A natural reaction to this problem is to think that LLVM IR is so nice
and pretty that naturally there must be a nice and pretty solution. Here
are some alternatives that have been considered:

 - Go back to using undef for overflow. There were no known real-world
   bugs with this. It's just inconsistent.

 - Define add nsw as a fully side-effecting operation, and accept the
   limits on code motion that this implies. However, as LLVM starts doing
   profile-guided optimizations, and starts thinking about more diverse
   architectures, code speculation will likely become more important.
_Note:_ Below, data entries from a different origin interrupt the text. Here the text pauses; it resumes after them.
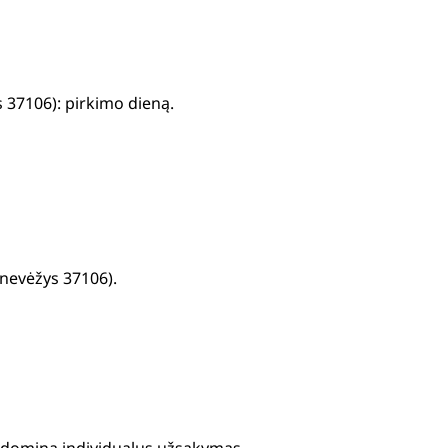
 37106): pirkimo dieną.
anevėžys 37106).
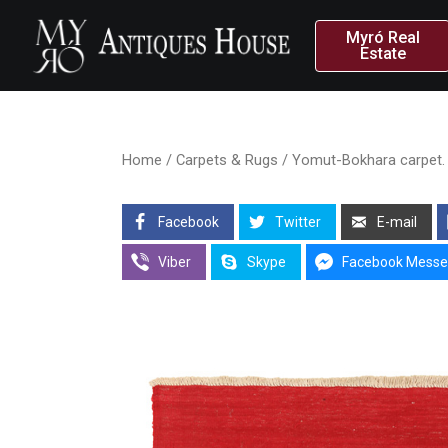
Myró Real
Estate
Home
/
Carpets & Rugs
/ Yomut-Bokhara carpet. |
Facebook
Twitter
E-mail
Viber
Skype
Facebook Messe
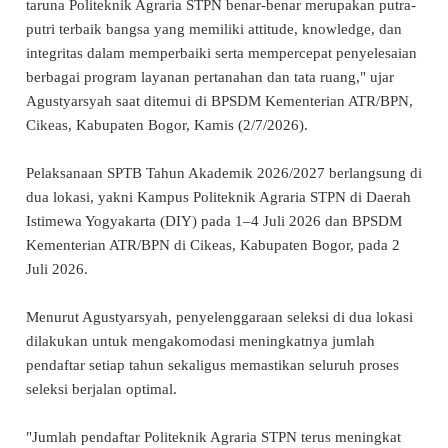
taruna Politeknik Agraria STPN benar-benar merupakan putra-
putri terbaik bangsa yang memiliki attitude, knowledge, dan
integritas dalam memperbaiki serta mempercepat penyelesaian
berbagai program layanan pertanahan dan tata ruang," ujar
Agustyarsyah saat ditemui di BPSDM Kementerian ATR/BPN,
Cikeas, Kabupaten Bogor, Kamis (2/7/2026).
Pelaksanaan SPTB Tahun Akademik 2026/2027 berlangsung di
dua lokasi, yakni Kampus Politeknik Agraria STPN di Daerah
Istimewa Yogyakarta (DIY) pada 1–4 Juli 2026 dan BPSDM
Kementerian ATR/BPN di Cikeas, Kabupaten Bogor, pada 2
Juli 2026.
Menurut Agustyarsyah, penyelenggaraan seleksi di dua lokasi
dilakukan untuk mengakomodasi meningkatnya jumlah
pendaftar setiap tahun sekaligus memastikan seluruh proses
seleksi berjalan optimal.
"Jumlah pendaftar Politeknik Agraria STPN terus meningkat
 - Define add nsw as a fully side-effecting operation, and teach
   optimization passes to strip nsw when moving code past control
   boundaries. This is seen as suboptimal because it prevents subsequent
   passes from making use of the nsw information. And, it's extra work
   for optimization passes.

 - Instead of trying to define dependence in LangRef, just say that if
   changing the value returned from an overflowing add nsw would
   affect the observable behavior of the program, then the behavior of
   the program is undefined. This would reduce the amount of text in
   LangRef, but it would be a weaker definition, and it would require
   sign-extension optimizers and others to do significantly more work
   to establish that their transformations are safe.

 - Give up on nsw and have compilers emit warnings when they are unable
   to perform some optimization due to their inability to exclude the
   possibility of overflow. Obviously the warnings would not be on by
   default, or even -Wall or probably even -Wextra, so -Werror users need
   not revolt. Many people are often faced with code that they cannot
   modify for any number of reasons, and would not be able to make use
   of such warnings. It's an interesting tradeoff, but it's unpopular.

Unfortunately, none of these are completely nice and pretty. Because of
this, and because most people don't care, nsw with all its conceptual
complexity has survived.

Dan